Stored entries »
>>>
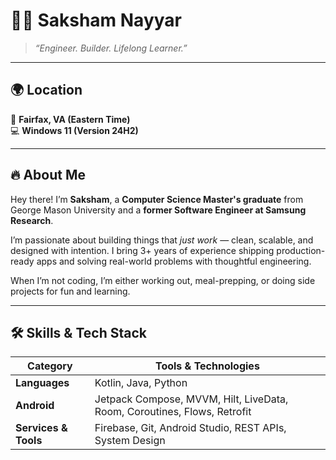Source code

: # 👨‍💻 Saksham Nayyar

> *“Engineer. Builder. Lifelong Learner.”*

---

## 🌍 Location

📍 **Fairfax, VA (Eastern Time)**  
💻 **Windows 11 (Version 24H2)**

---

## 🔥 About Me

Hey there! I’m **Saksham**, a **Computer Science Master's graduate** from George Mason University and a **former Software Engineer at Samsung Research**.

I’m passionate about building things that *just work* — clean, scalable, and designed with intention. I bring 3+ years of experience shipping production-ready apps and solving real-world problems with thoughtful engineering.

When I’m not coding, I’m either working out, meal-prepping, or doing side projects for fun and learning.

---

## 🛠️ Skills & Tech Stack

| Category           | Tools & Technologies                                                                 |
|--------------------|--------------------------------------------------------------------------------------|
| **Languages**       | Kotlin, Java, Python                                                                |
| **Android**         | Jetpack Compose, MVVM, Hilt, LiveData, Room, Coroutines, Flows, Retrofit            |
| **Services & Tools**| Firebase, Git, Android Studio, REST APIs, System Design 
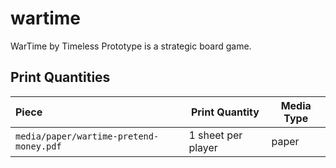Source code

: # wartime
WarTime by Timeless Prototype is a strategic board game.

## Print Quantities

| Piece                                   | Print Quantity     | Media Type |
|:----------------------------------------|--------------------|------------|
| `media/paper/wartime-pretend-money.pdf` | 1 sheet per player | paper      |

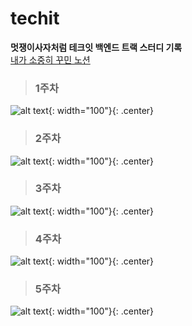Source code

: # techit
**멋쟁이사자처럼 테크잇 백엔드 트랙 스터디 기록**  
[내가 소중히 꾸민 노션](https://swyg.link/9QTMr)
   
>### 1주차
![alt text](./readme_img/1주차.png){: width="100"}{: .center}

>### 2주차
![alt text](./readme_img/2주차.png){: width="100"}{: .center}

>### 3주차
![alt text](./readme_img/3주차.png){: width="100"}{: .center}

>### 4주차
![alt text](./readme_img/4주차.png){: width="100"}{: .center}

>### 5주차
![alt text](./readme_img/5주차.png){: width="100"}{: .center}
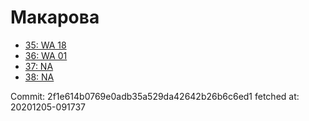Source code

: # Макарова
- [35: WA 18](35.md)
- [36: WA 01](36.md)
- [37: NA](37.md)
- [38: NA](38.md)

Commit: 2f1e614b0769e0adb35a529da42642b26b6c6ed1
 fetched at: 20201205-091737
<<<
About this task » Gather every line from the entries above where the word "Print" appears, and copy them.

Answer to the problem »
## Print Quantities
| Piece                                   | Print Quantity     | Media Type |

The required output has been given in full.